New algorithm enables precise subtyping of metabolic liver disease

Metabolic-associated steatotic liver disease (MASLD) is a clinically heterogeneous condition with highly variable outcomes affecting more than 30% individuals globally. The disease is conventionally staged by histological progression, ranging from simple steatosis to metabolic dysfunction-associated steatohepatitis (MASH) and ultimately fibrosis or cirrhosis. Beyond liver-related outcomes, MASLD significantly elevates the risk of extrahepatic complications, including cardiovascular disease (CVD), type 2 diabetes mellitus (T2DM), and chronic kidney disease (CKD). Currently, personalized management strategies are lacking, underscoring an urgent need for a prognostic stratification system that integrates both hepatic and extrahepatic risks to guide clinical decision-making. A groundbreaking study led by Professor Yan Bi from Drum Tower Hospital, Medical School of Nanjing University, has developed a novel algorithm enabling precise MASLD subtyping for individualized intervention. This study was published online on January 28, 2026, in the Chinese Medical Journal.

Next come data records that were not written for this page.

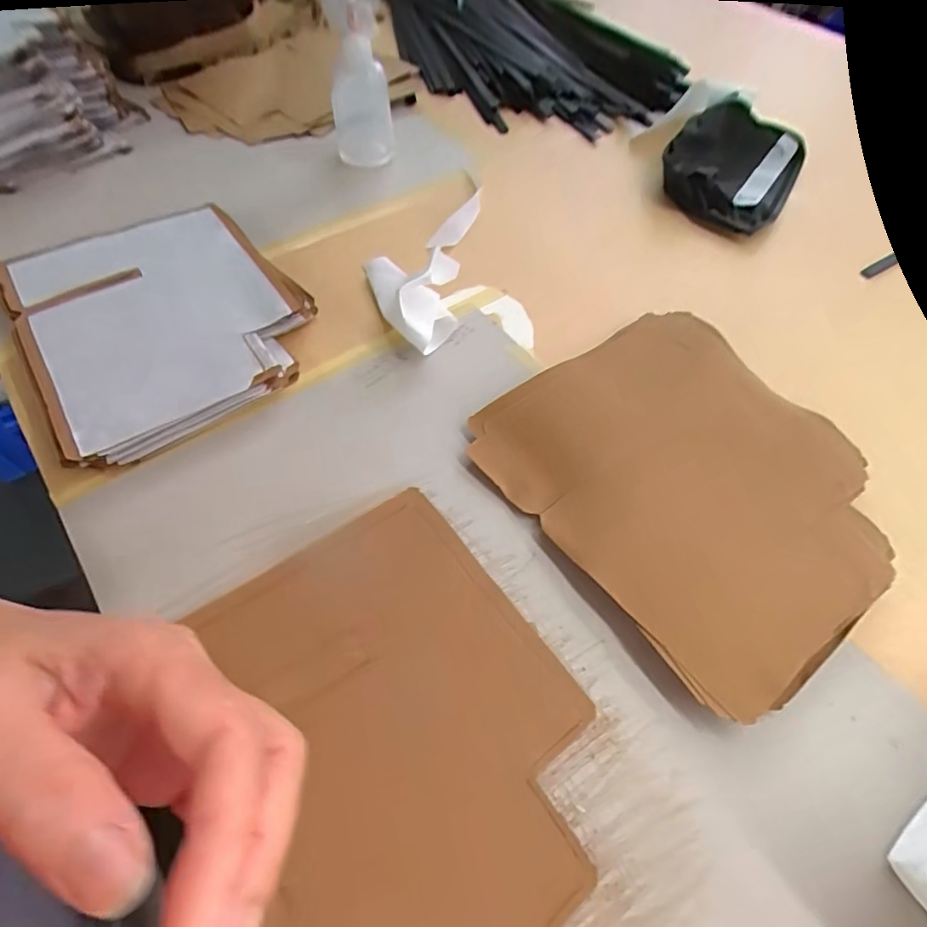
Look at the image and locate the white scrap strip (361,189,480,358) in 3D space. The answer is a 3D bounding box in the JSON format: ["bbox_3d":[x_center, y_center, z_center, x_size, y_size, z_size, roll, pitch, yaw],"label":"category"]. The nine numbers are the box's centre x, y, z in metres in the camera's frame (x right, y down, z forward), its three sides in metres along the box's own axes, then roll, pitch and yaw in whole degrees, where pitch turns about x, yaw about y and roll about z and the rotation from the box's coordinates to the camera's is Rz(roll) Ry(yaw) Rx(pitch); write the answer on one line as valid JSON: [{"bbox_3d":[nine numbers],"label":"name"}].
[{"bbox_3d":[-0.045,-0.208,0.491,0.096,0.049,0.237,8,59,2],"label":"white scrap strip"}]

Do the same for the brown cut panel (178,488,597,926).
[{"bbox_3d":[-0.037,0.148,0.293,0.189,0.005,0.242,-30,65,-21],"label":"brown cut panel"}]

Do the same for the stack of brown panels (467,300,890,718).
[{"bbox_3d":[0.170,0.005,0.375,0.235,0.032,0.265,-33,66,-20],"label":"stack of brown panels"}]

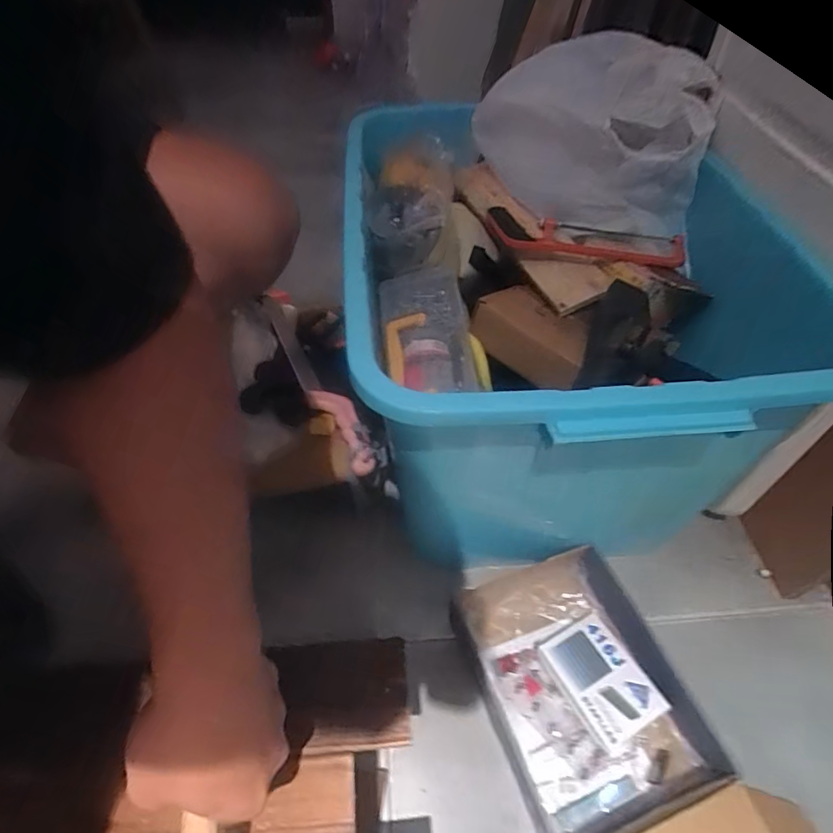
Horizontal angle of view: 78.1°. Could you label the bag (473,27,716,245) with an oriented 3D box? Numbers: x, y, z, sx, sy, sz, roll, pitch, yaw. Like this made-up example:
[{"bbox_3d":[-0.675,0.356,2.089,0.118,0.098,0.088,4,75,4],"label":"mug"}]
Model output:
[{"bbox_3d":[0.229,-0.354,0.637,0.199,0.169,0.255,-34,57,-25],"label":"bag"}]

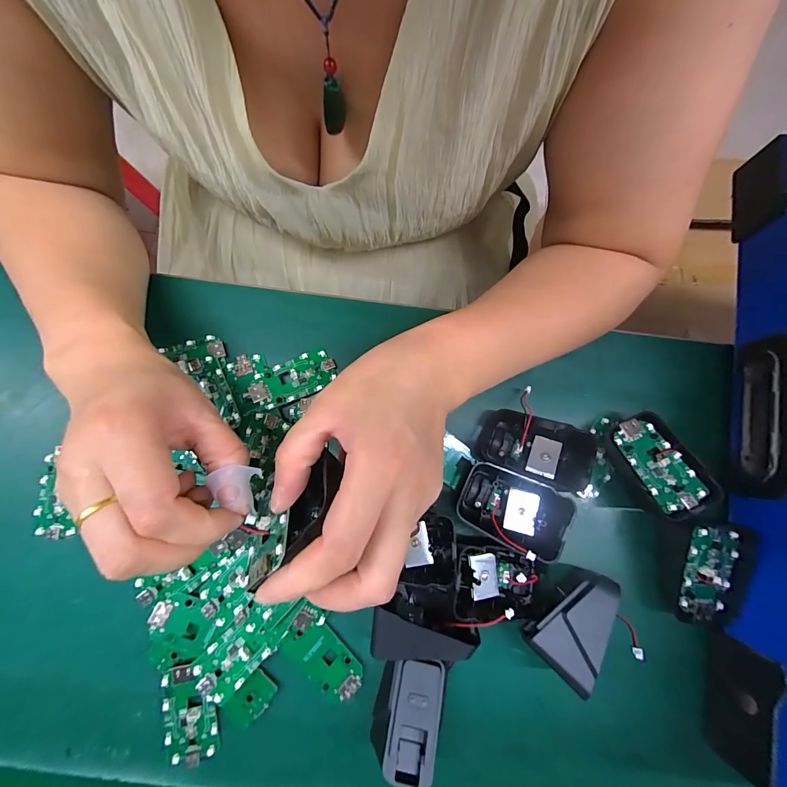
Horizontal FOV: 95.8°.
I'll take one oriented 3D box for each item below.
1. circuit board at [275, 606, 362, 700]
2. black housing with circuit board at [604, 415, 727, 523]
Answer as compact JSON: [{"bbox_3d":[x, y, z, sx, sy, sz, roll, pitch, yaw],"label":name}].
[{"bbox_3d":[-0.047,0.177,0.240,0.059,0.008,0.034,41,80,6],"label":"circuit board"},{"bbox_3d":[0.184,0.050,0.249,0.044,0.017,0.072,-24,65,8],"label":"black housing with circuit board"}]

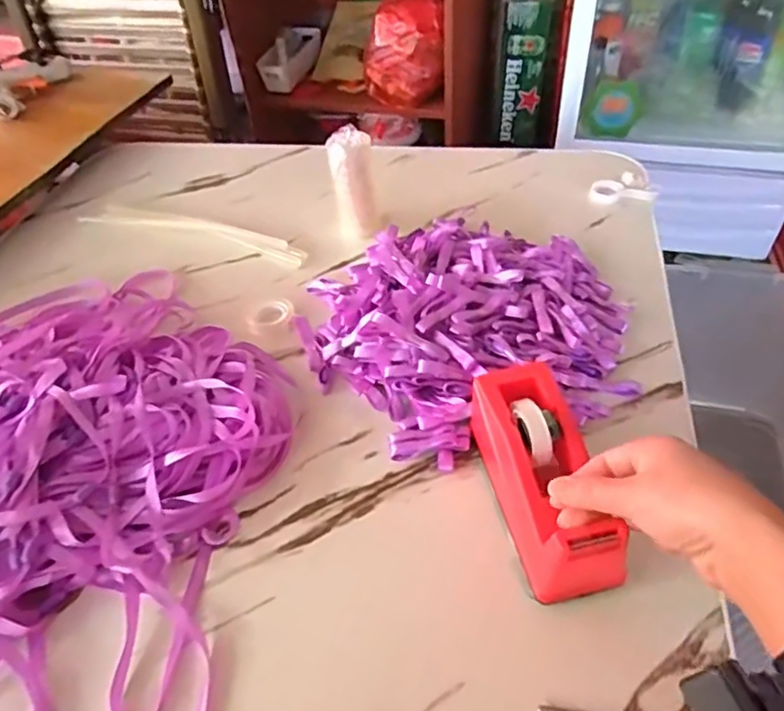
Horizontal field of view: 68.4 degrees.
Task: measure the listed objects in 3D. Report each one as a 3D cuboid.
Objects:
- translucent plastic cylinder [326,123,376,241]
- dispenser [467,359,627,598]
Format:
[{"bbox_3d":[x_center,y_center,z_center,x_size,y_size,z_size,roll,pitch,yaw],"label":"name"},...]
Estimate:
[{"bbox_3d":[-0.042,-0.188,0.638,0.042,0.111,0.041,-6,46,-1],"label":"translucent plastic cylinder"},{"bbox_3d":[0.105,0.082,0.399,0.062,0.079,0.154,-11,56,-5],"label":"dispenser"}]

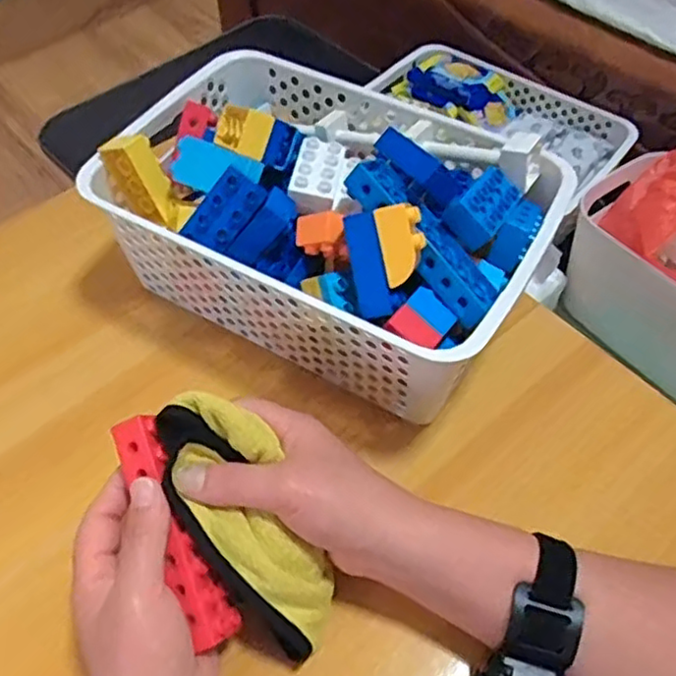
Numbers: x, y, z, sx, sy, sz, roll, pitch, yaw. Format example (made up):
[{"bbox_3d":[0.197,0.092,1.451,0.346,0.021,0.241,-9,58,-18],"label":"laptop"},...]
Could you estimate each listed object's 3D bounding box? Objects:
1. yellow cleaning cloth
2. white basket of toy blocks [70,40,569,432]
[{"bbox_3d":[-0.049,0.101,0.373,0.060,0.024,0.153,-27,93,-19],"label":"yellow cleaning cloth"},{"bbox_3d":[-0.009,-0.088,0.502,0.308,0.118,0.208,27,58,19],"label":"white basket of toy blocks"}]

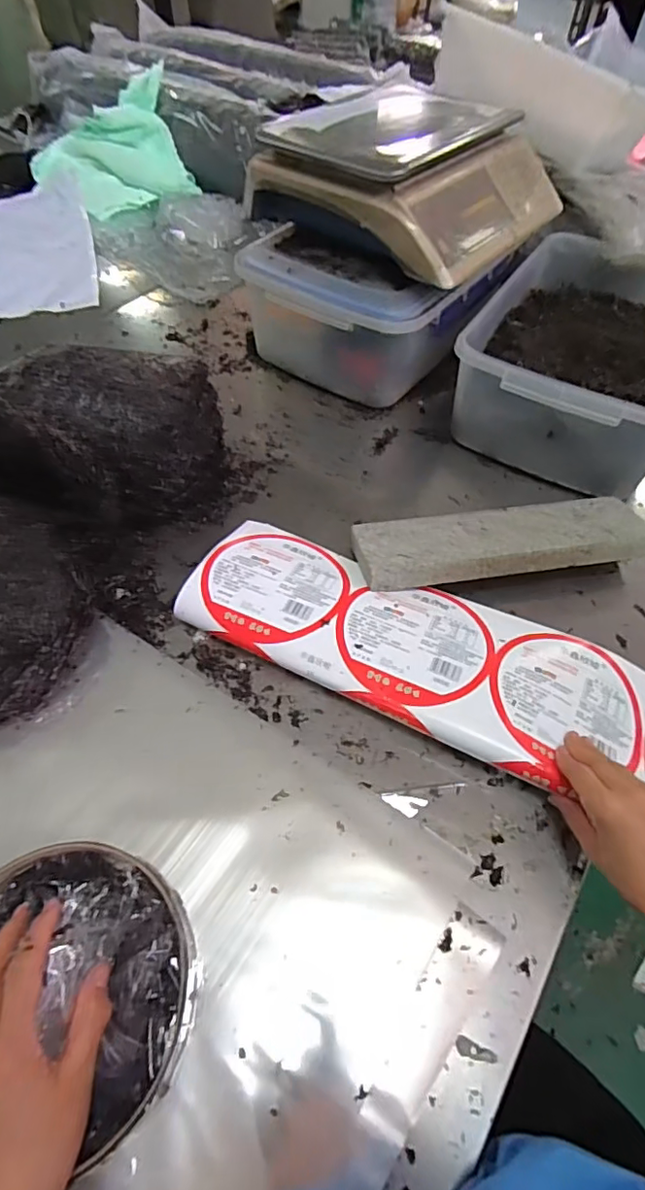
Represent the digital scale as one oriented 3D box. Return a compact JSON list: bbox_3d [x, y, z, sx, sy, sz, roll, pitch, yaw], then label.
[{"bbox_3d":[0.129,-0.583,0.759,0.330,0.094,0.328,35,60,20],"label":"digital scale"}]

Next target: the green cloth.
[{"bbox_3d":[-0.442,-0.917,1.133,0.311,0.144,0.296,-15,57,-13],"label":"green cloth"}]

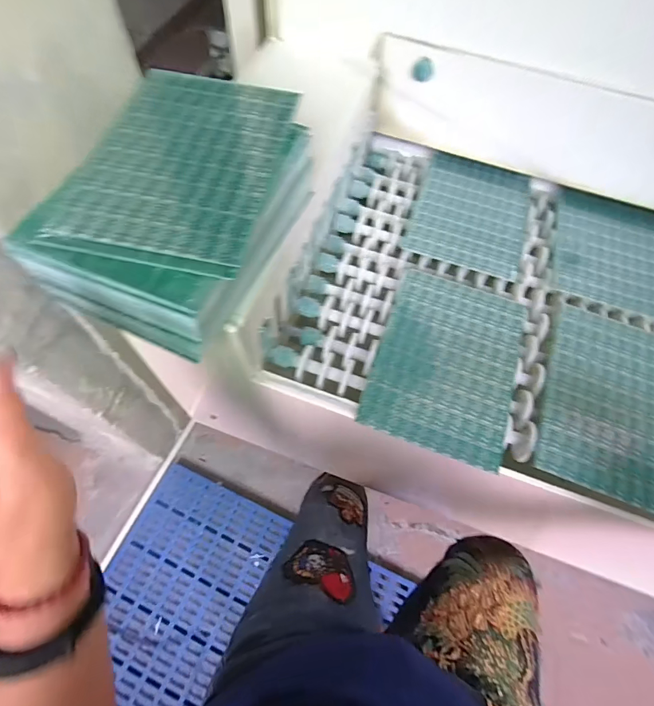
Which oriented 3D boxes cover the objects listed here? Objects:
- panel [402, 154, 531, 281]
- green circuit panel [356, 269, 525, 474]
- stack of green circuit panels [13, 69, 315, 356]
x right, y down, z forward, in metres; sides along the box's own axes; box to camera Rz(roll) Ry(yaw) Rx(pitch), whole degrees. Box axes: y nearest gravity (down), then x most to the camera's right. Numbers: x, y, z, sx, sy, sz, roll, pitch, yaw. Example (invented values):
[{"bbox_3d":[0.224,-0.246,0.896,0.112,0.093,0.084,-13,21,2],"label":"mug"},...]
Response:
[{"bbox_3d":[0.191,-0.189,0.526,0.143,0.007,0.194,18,62,7],"label":"panel"},{"bbox_3d":[0.128,0.005,0.419,0.141,0.007,0.197,19,63,7],"label":"green circuit panel"},{"bbox_3d":[-0.111,-0.128,0.333,0.147,0.060,0.233,18,63,6],"label":"stack of green circuit panels"}]

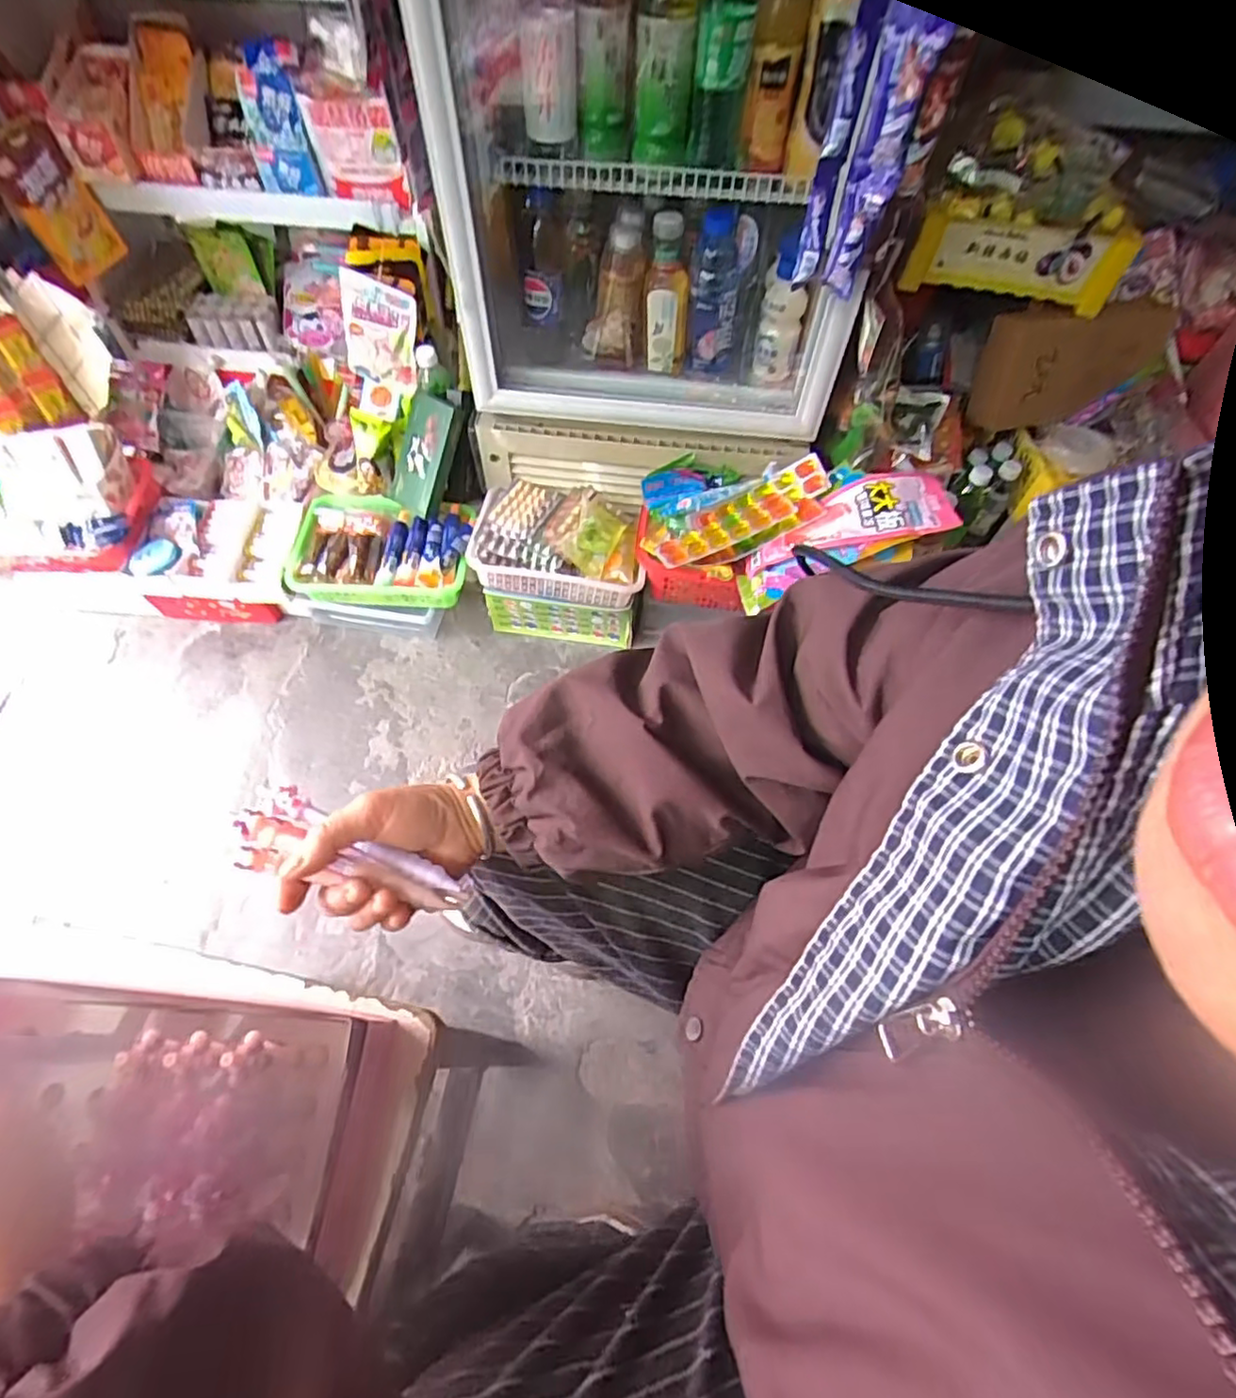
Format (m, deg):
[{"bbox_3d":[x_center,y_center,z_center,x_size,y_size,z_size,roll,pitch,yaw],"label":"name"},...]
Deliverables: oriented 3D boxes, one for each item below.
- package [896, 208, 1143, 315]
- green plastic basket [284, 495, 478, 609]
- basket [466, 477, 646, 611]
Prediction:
[{"bbox_3d":[0.557,-0.613,0.903,0.299,0.090,0.040,6,52,2],"label":"package"},{"bbox_3d":[-0.376,-0.245,1.061,0.281,0.067,0.186,2,61,0],"label":"green plastic basket"},{"bbox_3d":[-0.095,-0.256,1.036,0.259,0.069,0.186,8,61,3],"label":"basket"}]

The study analyzed 1,111 individuals who underwent liver biopsy and developed a multi-task deep LASSO algorithm for feature selection. This model identified six core clinical indicators: age, BMI, HbA1c, TyG, TC/HDL, and GGT/PLT. Cluster analysis using these variables initially established four stable MASLD subtypes. To evaluate the generalizability of this classification, the cluster analysis was replicated in two large, independent cohorts: a health check-up cohort of 6,172 adults (MASLD prevalence: 43.9%; mean follow-up: 27.6 months) and the NHANES-III cohort comprising 7,406 participants (MASLD prevalence: 37.3%; mean follow-up: 280.2 months). The four-cluster structure remained consistent across both validation cohorts.

Cluster 1 low CVD risk subgroup (41%):
highest percentages of body fat
lowest levels of visceral fat

Cluster 2 high fibrosis risk subgroup (26%):
significant lipid profile disorders
substantial liver damage

Cluster 3 high cardiovascular–kidney risk subgroup (19%):
lowest muscle mass
obvious chronic systemic inflammation

Cluster 4 high cardiovascular–liver–kidney risk subgroup (14%):
severe insulin resistance
poor glucose control (>98% with diabetes)
substantial liver damage
high visceral adiposity
highest frequencies of PNPLA3 risk alleles (>70%)

To further explore the influence of genetic variants on fibrosis, we conducted an analysis examining the association between SNP genotypes and phenotypes in a subset of individuals. Cluster 4 (high cardiovascular–liver–kidney risk subgroup) exhibited the highest frequencies of risk alleles in PNPLA3, TM6SF2, and MBOAT7, followed by Cluster 2 (high fibrosis risk subgroup). PNPLA3 rs738409 C > G variant carriers showed a 3.2-fold increase in significant fibrosis among those with the PNPLA3 CG genotype and a 2.7-fold increase among those with the PNPLA3 GG genotype.

This classification facilitates the precise integration of MASLD risk stratification and management within the cardiovascular–liver–kidney–metabolic framework. Professor Bi emphasized: Our subtyping enables targeted interventions, for example, prioritizing fibrosis screening for Cluster 2 while implementing aggressive cardiorenal protection for Cluster 3–4. The algorithm-based stratification system represents a paradigm shift toward precision hepatology.